Chris looked at the end of the joint that he seemed to be smoking. His face was like a sheet of aluminium. He hadn’t a clue what to do with it.
‘Somebody take this thing off me,’ he muttered.
Levin happily obliged. Within ninety seconds Levin could sense there was something odd –
Crrsshhh–
… some thing to check out – nematode …
-chssshhhshh-crk –
…calling Charlie, do you read … airplane reading fivehundredrpm … six minutes until take off. All clear. Charlie, your bird is covered in water. Repeat, do not take off the ground. Charlie?
Birdman ignored them. Didn’t they see he was smoking a spliff? Man, it was good.
…Charlie, you are enervating too many neurons … repeat, cancel outward journey and return home, birdman.
I’m getting it!
Getting what, Charlie? Chchchchchcsssss–
…Put something else on.
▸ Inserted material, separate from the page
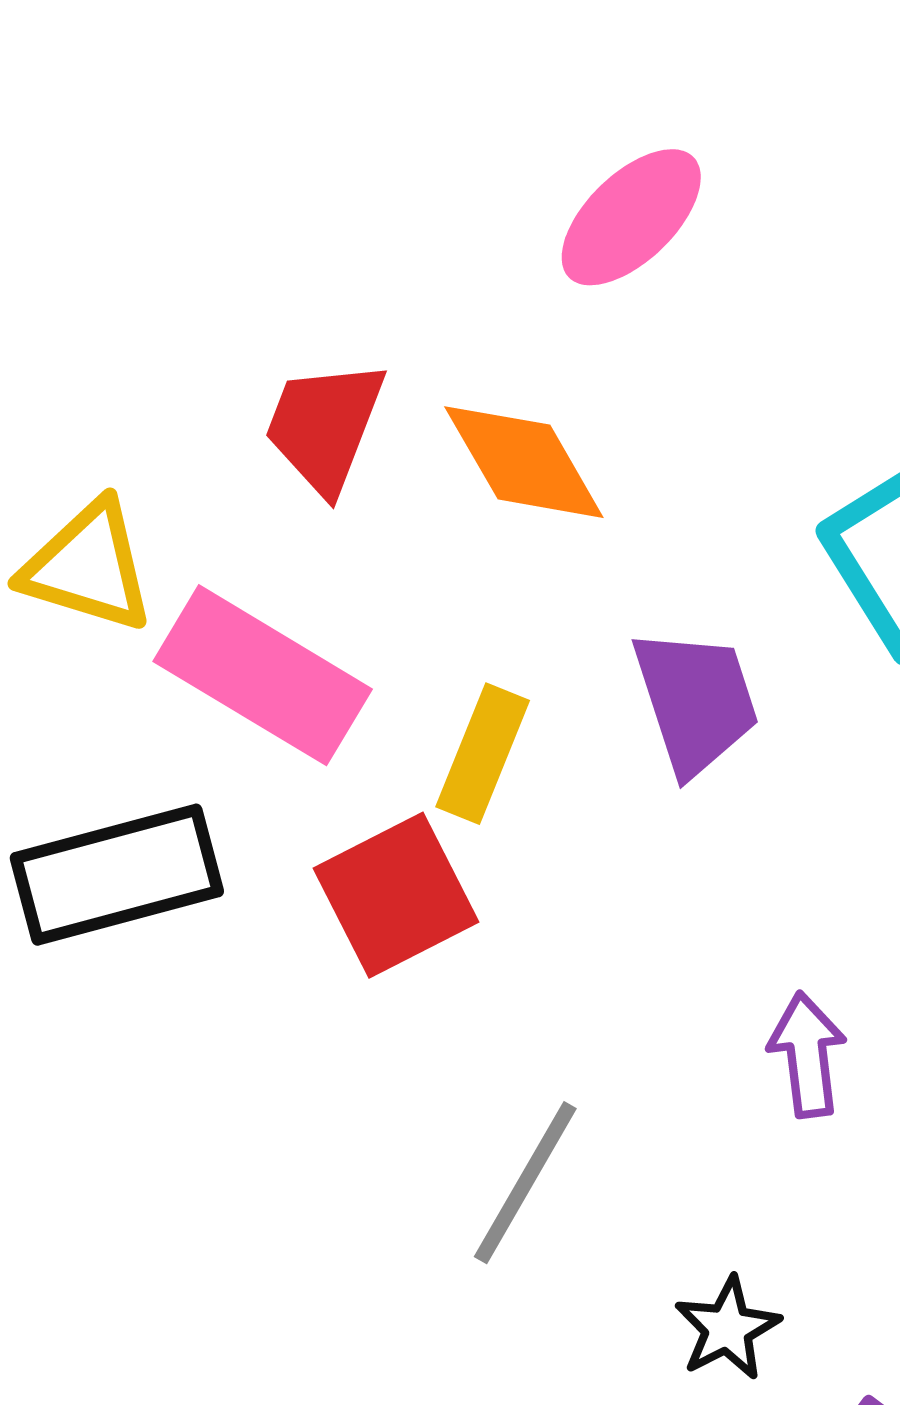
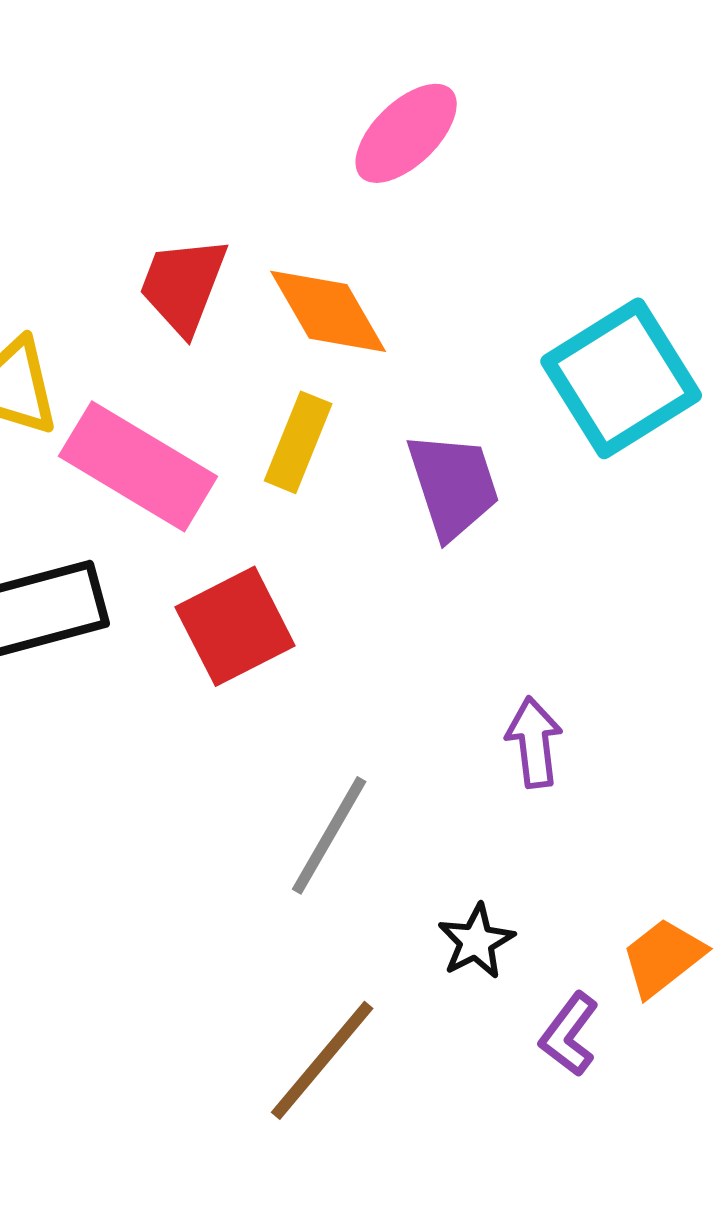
yellow rectangle: (483, 754) -> (298, 442), moved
Over.
Like what?
Like Sabbath.
We don’t like that song. Chsssschhhshh–
Do you want me to fly or not?
…Chhsssshh… Ok. You got it, pinko– Over –
Good.
Levin’s mind played Sabbath for him, and he was very happy. When he came to Earth some several hours later, he was still holding the joint and Chris was still of deathly pallor, staring at his own fingernails blankly.